L’armée israélienne a bombardé plusieurs secteurs de la bande de Gaza, notamment la ville de Rafah, où elle se prépare à une vaste opération terrestre, malgré les mises en garde de la communauté internationale.
Des combats ont eu lieu au nord du camp de réfugiés de Nousseirat, dans le centre de la bande de Gaza, selon des témoins. Des correspondants de l’AFP et des témoins ont fait état par ailleurs de tirs d’artillerie et de frappes aériennes sur le quartier de Zeïtoun, dans le sud de la ville de Gaza.
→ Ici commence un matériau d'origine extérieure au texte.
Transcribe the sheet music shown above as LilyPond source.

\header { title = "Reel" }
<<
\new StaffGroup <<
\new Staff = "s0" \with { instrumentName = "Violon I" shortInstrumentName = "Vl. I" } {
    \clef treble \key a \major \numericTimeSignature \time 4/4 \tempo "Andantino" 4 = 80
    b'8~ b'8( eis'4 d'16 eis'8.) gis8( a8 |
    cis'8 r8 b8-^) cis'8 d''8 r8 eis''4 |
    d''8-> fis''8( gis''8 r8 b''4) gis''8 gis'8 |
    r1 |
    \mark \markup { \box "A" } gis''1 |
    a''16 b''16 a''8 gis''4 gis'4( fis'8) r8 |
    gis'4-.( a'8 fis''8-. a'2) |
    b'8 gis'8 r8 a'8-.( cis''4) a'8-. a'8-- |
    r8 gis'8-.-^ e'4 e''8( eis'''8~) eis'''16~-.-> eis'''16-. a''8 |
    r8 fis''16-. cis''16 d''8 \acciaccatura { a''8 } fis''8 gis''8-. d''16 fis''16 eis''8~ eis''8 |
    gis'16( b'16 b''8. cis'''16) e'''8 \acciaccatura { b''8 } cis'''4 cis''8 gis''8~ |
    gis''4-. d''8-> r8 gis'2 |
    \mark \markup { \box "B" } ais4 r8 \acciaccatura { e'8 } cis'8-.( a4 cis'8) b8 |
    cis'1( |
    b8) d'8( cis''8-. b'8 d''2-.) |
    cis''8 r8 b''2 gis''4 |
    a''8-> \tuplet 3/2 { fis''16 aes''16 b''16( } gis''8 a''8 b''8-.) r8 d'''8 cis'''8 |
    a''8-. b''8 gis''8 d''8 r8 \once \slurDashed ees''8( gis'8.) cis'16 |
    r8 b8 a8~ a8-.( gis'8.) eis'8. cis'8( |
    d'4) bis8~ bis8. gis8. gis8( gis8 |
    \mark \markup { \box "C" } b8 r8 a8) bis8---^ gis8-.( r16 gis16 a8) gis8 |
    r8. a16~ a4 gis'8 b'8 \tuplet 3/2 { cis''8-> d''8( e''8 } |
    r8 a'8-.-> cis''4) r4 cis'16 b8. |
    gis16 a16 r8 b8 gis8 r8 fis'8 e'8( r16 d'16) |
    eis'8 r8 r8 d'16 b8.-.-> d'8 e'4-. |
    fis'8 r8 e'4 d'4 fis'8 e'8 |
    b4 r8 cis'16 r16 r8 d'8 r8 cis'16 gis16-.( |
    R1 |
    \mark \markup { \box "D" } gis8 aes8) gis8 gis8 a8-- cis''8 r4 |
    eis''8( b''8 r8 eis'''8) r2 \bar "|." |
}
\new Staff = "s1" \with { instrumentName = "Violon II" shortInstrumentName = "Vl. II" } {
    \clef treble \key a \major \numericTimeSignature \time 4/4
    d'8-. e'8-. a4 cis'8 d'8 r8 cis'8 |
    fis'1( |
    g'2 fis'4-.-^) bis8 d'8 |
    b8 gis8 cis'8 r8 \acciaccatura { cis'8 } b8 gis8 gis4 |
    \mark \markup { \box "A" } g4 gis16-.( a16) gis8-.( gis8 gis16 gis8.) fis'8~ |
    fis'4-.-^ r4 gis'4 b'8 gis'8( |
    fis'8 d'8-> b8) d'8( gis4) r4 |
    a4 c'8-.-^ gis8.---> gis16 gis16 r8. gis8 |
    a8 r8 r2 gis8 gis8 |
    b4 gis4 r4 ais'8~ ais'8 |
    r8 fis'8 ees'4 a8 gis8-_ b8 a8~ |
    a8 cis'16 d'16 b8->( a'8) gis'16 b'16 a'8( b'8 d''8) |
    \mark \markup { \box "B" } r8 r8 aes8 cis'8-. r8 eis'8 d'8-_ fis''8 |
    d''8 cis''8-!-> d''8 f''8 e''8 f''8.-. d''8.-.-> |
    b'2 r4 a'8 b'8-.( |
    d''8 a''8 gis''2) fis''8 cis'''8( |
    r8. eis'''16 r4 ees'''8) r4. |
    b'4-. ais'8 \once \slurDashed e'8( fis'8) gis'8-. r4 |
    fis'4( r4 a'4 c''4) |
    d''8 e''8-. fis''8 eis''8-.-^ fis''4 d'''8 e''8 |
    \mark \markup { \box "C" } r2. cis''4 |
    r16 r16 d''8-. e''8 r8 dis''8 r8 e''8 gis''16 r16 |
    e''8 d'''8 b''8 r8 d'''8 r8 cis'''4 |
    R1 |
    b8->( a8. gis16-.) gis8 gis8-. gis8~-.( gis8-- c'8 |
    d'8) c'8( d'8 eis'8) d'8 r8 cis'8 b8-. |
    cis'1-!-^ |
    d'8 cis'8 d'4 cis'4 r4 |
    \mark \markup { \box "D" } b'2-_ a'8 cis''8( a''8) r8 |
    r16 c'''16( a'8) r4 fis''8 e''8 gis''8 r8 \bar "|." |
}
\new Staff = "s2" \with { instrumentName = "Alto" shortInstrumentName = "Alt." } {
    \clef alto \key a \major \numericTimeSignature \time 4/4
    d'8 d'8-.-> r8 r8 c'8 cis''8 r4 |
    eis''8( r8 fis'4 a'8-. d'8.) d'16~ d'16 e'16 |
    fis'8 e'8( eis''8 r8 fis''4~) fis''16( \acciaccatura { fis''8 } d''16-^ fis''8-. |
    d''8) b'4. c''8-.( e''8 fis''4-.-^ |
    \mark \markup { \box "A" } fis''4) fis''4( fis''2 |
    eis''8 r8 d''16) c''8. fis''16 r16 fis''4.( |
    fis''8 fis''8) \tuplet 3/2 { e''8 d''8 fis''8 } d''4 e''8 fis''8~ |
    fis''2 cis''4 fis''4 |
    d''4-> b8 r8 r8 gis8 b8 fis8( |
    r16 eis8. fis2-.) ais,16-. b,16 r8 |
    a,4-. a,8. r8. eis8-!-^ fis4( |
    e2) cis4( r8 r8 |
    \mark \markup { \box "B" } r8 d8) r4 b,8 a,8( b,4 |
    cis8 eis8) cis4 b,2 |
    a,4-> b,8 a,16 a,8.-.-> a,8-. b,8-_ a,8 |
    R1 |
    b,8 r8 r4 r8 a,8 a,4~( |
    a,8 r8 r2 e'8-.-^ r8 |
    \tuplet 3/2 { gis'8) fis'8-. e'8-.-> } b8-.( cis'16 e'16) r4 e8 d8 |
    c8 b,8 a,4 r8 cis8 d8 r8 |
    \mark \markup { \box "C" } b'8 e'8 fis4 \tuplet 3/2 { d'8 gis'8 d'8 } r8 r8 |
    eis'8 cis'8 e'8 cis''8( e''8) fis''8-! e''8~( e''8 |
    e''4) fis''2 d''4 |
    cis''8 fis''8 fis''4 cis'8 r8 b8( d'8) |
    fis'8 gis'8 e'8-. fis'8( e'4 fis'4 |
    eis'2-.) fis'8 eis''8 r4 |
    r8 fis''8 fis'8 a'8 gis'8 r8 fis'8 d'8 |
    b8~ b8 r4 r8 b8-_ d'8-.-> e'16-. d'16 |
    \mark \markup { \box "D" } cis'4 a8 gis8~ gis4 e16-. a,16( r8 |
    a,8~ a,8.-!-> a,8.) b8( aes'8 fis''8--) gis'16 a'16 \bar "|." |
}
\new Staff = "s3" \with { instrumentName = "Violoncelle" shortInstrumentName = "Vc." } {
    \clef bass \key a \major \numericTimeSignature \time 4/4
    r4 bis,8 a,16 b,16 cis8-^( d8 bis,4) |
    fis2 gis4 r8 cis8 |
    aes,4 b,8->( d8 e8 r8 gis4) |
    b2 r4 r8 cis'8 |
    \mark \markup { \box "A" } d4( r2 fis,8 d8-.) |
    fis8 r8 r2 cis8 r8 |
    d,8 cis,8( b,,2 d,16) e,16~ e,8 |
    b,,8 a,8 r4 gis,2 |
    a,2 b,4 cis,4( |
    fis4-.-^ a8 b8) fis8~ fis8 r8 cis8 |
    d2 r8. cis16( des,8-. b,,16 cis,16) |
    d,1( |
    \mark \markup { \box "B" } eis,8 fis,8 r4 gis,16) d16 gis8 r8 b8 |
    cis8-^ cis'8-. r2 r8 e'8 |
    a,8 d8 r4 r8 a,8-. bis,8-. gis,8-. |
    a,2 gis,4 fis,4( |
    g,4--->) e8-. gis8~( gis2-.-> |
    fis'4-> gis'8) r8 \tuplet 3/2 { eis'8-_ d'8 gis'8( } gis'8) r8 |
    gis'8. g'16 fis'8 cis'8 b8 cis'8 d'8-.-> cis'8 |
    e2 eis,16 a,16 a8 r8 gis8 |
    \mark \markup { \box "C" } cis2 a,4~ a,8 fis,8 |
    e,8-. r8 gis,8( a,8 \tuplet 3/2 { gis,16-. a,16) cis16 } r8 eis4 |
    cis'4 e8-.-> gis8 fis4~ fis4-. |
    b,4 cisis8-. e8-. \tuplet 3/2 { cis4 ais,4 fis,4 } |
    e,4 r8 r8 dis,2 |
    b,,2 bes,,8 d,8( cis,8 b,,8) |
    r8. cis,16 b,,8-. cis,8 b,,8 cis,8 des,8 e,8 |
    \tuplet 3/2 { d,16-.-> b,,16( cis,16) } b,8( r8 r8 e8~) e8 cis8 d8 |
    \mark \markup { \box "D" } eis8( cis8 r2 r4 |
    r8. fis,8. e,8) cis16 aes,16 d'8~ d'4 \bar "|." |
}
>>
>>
Le ministère de la Santé du Hamas a dénombré 43 morts en 24 heures.
De nombreuses capitales et organisations humanitaires redoutent, en cas d’offensive, un bain de sang dans cette ville du sud de la bande de Gaza frontalière avec l’Égypte, refuge pour près d’un million et demi de Palestiniens, en grande majorité des déplacés.
Le porte-parole du gouvernement israélien, David Mencer, a annoncé jeudi que le cabinet de guerre s’était réuni pour discuter de cette offensive. Plusieurs médias israéliens, citant des responsables sans donner leur nom, ont rapporté que le cabinet avait également évoqué un nouveau projet de trêve associée à une libération d’otages, avant une visite prévue vendredi d’une délégation égyptienne.
Un responsable politique du Hamas, Ghazi Hamad, a de son côté assuré jeudi à l’AFP depuis le Qatar qu’un assaut sur Rafah ne permettrait pas à Israël d’obtenir «ce qu’il veut», «éliminer le Hamas ou récupérer» les otages. Le Hamas a averti «l’Égypte et le Qatar», deux des pays médiateurs dans le conflit avec les États-Unis, ainsi que «d’autres pays» du «danger que représente une invasion de Rafah», a-t-il souligné.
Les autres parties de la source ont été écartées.